19-101  Introduction to Engineering & Public Policy

This course examines interactions between technology, society, and the related processes of public and private decision-making. Classes involve a mix of lectures, discussions, and hands-on activities where students tackle interdisciplinary issues with both quantitative and qualitative methods. Students complete individual and group assignments that build skills in analysis and communication relevant for future careers. Past project topics include: using drone imaging to assess algal blooms in Lake Erie, incorporating renewable electricity generation on campus, reducing credit card fraud through data analytics, and creating standards for additive manufacturing of critical airplane parts.

42-101  Introduction to Biomedical Engineering

This course will provide exposure to basic biology and engineering problems associated with living systems and health care delivery. Examples will be used to illustrate how basic concepts and tools of science and engineering can be brought to bear in understanding, mimicking, and utilizing biological processes. The course will focus on four areas: biotechnology, biomechanics, biomaterials, and tissue engineering. The course will also cover bioimaging and will introduce the basic life sciences and engineering concepts associated with these topics. Pre-requisite OR co-requisite: 03-121 Modern Biology.
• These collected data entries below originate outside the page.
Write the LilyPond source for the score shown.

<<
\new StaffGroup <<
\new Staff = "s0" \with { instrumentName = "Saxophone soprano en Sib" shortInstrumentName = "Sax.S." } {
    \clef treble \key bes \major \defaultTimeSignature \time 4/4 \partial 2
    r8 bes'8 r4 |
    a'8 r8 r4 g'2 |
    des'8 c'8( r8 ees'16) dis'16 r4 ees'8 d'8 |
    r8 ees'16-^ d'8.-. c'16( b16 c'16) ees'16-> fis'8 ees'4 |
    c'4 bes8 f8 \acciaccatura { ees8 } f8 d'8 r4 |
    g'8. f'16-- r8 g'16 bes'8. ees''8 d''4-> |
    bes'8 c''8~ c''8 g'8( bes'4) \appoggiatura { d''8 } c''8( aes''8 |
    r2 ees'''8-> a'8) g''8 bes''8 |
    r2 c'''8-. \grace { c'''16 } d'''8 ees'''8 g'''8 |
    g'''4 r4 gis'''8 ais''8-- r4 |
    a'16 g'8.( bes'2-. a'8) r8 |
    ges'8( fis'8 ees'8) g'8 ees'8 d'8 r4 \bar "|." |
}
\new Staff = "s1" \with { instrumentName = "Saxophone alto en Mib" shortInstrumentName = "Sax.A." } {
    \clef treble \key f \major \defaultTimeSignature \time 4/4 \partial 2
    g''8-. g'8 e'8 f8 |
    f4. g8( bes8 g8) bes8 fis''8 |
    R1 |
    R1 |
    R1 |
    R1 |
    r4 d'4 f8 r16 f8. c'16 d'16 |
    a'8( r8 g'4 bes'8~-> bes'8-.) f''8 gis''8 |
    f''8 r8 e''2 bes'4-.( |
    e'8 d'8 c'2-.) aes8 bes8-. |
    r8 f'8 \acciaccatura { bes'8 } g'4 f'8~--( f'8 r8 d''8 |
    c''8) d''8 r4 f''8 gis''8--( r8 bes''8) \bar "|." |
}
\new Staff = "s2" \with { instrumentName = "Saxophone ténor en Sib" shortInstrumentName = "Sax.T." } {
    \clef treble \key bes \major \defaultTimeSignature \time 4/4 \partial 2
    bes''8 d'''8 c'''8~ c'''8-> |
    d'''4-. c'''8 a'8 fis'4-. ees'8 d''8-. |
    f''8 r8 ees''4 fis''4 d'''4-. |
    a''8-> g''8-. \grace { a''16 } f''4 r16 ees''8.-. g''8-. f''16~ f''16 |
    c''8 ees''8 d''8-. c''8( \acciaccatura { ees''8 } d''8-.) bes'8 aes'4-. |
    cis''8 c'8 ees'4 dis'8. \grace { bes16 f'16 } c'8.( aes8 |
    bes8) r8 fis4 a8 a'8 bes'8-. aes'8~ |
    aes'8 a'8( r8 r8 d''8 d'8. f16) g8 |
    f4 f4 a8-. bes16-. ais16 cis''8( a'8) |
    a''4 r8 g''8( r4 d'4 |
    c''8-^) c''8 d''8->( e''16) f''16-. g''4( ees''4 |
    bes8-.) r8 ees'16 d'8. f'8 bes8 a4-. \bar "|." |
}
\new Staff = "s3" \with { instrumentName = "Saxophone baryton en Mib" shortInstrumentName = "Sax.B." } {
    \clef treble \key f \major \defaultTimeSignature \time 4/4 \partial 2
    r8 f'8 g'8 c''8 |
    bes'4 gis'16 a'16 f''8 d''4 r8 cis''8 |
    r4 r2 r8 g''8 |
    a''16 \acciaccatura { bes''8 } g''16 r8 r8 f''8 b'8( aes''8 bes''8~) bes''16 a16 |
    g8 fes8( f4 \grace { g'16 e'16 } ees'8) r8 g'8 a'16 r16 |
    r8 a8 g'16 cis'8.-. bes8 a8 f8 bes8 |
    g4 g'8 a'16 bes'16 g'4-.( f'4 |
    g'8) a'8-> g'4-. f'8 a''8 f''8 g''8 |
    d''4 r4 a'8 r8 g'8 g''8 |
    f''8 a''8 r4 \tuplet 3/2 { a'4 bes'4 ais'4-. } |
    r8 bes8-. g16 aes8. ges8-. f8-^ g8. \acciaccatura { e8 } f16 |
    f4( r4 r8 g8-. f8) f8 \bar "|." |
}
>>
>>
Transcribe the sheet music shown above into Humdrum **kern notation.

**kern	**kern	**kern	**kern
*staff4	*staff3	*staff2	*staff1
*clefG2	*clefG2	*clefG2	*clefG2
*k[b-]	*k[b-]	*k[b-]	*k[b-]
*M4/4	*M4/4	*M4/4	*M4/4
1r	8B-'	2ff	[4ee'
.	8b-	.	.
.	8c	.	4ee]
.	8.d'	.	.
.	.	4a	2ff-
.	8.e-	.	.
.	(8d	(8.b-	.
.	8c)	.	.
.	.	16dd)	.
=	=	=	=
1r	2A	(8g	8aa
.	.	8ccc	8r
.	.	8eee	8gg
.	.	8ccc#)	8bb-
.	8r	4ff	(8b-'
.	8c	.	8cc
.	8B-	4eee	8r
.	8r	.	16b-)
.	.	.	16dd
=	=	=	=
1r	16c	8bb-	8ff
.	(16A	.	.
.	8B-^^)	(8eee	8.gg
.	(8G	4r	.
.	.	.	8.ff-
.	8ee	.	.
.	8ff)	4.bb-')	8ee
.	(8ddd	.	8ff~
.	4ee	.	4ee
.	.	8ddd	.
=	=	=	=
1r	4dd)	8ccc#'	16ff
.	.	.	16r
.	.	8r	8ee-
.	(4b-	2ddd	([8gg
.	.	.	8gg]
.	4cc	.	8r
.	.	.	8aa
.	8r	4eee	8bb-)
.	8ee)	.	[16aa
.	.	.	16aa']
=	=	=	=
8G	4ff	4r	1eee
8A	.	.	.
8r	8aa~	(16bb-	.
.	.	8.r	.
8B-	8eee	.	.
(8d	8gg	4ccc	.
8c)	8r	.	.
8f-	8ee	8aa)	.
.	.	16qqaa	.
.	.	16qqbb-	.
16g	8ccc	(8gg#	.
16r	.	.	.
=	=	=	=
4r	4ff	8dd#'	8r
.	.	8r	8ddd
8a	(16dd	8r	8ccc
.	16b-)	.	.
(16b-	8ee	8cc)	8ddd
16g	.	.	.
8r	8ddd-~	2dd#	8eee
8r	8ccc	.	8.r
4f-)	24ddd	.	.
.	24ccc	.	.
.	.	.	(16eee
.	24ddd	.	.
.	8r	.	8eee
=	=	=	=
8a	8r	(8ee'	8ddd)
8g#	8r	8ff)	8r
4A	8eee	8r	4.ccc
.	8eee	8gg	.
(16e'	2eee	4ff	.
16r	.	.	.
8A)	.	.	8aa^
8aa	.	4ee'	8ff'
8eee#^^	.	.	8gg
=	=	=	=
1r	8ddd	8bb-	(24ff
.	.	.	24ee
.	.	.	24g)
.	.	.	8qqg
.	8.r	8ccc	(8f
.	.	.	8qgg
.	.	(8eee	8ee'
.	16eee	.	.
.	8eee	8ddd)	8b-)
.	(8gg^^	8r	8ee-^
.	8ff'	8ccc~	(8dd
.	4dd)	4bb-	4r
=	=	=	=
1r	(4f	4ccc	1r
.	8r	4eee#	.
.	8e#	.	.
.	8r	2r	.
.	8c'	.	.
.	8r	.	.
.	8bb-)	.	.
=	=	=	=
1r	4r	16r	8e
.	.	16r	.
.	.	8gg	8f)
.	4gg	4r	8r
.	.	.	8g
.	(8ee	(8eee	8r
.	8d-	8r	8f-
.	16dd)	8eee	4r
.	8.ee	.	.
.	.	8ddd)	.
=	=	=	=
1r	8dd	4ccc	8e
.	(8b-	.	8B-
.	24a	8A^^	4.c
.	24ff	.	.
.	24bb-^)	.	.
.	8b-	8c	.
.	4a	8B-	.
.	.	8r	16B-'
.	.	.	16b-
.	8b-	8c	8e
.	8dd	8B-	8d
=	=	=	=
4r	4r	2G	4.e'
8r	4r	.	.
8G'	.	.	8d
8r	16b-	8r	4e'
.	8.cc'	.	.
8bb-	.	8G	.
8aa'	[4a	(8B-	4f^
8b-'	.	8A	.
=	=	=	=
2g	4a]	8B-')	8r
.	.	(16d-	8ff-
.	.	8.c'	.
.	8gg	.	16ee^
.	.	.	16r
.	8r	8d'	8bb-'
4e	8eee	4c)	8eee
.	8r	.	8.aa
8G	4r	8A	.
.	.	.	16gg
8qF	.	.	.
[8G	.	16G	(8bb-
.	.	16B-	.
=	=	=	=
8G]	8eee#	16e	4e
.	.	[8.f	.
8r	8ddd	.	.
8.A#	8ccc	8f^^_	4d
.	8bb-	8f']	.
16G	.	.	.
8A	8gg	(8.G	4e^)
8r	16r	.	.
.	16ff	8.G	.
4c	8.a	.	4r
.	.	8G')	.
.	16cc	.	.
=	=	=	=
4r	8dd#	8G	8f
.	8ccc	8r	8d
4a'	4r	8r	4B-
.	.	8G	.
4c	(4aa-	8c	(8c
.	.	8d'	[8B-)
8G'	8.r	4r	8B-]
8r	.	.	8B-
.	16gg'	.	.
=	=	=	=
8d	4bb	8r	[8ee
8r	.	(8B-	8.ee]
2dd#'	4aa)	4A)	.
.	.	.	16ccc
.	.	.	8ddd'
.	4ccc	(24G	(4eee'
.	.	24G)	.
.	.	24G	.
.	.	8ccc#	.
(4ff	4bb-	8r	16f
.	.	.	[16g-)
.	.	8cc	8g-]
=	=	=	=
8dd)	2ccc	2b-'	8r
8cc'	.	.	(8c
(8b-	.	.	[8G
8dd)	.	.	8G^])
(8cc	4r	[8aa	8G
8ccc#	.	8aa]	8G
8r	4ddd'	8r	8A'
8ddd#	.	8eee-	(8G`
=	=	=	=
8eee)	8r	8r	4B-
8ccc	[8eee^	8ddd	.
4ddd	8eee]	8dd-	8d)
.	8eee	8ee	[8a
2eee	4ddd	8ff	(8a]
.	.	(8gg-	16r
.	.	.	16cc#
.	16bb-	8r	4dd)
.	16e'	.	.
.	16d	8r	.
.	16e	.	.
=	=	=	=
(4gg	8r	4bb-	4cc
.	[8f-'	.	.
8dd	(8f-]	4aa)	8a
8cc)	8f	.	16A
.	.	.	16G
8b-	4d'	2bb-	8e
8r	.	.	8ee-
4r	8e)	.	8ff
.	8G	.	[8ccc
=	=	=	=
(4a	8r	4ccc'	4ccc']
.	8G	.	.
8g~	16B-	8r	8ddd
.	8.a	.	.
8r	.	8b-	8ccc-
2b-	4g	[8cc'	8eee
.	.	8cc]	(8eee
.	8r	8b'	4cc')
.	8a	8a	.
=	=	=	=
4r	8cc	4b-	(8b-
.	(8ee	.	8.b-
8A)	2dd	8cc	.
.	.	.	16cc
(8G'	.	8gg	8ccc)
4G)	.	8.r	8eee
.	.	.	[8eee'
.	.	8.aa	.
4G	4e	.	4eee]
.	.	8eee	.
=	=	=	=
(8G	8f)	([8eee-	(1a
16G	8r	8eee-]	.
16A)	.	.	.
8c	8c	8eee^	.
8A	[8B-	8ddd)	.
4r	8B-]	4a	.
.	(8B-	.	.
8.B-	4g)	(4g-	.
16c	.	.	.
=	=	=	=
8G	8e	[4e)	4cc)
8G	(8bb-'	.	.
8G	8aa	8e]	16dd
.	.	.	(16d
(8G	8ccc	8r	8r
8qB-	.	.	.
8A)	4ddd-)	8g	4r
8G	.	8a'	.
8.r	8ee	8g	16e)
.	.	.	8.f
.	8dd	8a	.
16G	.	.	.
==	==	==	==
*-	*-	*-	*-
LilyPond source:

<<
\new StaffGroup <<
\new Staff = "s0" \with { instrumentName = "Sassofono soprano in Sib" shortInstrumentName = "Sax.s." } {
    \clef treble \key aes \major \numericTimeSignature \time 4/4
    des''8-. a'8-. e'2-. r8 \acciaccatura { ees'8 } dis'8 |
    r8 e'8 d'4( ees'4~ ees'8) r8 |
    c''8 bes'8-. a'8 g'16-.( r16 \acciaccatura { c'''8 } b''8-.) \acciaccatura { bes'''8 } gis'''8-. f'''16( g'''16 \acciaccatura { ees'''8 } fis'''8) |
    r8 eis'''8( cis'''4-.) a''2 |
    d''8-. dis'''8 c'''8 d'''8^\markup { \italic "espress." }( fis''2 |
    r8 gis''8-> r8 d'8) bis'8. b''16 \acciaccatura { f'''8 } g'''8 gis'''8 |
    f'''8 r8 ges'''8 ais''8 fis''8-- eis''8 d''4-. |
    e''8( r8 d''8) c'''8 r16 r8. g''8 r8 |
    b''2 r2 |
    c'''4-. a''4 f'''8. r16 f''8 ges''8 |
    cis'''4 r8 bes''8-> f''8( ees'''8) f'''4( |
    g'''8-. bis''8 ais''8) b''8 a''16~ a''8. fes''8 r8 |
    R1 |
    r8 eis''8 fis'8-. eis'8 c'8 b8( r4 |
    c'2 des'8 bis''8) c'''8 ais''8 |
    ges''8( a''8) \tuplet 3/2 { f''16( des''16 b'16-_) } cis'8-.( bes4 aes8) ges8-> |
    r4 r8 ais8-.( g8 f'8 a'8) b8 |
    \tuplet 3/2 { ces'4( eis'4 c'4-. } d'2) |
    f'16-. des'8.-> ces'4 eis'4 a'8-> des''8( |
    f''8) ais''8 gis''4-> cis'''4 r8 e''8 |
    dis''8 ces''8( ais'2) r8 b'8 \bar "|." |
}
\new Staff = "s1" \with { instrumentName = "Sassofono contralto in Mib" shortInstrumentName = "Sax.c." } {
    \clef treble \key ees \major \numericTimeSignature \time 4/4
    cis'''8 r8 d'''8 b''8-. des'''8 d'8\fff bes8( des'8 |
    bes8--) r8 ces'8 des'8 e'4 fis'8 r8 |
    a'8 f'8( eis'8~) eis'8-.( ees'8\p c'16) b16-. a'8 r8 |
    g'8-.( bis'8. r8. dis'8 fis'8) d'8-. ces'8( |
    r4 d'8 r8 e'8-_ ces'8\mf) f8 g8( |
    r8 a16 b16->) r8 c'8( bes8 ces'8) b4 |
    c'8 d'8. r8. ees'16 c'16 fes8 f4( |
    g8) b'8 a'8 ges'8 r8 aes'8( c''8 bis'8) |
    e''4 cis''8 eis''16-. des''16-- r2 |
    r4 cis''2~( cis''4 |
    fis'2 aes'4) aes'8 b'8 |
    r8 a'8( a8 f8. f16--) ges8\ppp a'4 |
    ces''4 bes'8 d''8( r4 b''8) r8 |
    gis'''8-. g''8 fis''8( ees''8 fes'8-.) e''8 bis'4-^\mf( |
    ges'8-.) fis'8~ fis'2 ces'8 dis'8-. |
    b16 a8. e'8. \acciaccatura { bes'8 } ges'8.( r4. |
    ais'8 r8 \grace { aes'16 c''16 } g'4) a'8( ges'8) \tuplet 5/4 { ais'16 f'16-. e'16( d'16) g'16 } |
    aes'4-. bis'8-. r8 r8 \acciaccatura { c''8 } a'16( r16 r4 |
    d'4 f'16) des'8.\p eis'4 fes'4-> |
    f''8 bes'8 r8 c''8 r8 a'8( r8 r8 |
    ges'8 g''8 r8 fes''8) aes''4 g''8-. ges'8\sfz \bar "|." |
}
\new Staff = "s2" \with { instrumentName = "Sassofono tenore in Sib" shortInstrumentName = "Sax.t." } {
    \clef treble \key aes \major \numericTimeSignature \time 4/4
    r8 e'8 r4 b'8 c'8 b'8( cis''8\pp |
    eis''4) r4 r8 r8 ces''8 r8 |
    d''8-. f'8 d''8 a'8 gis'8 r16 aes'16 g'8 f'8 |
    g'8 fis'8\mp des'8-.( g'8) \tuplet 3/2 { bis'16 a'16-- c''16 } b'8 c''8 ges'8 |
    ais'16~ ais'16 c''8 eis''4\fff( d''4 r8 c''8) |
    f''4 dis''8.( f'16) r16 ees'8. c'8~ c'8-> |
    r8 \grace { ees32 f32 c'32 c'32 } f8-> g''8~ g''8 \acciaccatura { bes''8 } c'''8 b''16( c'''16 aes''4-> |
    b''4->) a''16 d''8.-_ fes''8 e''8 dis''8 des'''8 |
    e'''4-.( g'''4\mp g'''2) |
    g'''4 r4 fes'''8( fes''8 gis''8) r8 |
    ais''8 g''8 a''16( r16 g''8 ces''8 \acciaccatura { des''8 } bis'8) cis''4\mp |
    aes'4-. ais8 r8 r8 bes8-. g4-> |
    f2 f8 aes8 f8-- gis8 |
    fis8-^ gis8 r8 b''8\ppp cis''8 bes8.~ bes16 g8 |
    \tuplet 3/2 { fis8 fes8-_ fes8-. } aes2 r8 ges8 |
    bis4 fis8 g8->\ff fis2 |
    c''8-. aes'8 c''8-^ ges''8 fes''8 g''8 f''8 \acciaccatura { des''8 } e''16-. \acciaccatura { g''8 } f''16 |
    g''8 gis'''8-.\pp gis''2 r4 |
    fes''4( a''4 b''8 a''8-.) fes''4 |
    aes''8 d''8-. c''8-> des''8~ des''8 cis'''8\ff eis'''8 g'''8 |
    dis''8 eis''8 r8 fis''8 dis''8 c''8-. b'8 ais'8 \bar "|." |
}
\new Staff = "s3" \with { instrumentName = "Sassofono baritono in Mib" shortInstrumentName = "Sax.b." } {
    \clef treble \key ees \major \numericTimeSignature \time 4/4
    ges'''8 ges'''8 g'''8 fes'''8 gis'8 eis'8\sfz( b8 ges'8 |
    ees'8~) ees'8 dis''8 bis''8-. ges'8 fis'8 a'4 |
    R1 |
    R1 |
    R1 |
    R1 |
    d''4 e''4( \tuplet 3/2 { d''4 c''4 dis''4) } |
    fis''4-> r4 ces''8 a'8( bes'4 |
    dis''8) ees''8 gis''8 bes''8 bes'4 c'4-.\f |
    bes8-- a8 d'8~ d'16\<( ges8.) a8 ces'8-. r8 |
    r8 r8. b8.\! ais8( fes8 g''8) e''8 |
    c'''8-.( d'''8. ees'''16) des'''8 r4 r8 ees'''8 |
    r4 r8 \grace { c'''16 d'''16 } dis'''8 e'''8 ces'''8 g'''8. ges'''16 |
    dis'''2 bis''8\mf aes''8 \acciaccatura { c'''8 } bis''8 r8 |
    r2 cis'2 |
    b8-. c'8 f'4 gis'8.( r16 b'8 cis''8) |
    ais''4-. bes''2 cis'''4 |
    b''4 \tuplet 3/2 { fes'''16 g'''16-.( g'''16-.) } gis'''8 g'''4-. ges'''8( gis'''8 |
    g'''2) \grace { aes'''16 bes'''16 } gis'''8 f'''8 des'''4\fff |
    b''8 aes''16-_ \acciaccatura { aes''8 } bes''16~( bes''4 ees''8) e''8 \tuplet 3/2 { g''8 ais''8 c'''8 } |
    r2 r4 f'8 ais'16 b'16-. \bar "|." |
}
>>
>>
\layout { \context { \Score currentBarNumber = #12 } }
49-101 Engineering Design, Innovation, and Entrepreneurship

*For double majors only. This course will introduce formal engineering innovation and design methods to form new opportunities, product/service solutions, and ventures within a team-based project, with particular emphasis on the translation and integration of technologies into products, services, and venture solutions. The skills learned in this course can be applied to the for-profit sector and also in the context of projects for social good. Effective communication of ideas will also be emphasized. This semester-long course will combine lecture and studio activities. One introductory course of this nature exists for each undergraduate engineering major, and taking this course is a requirement to enter the program.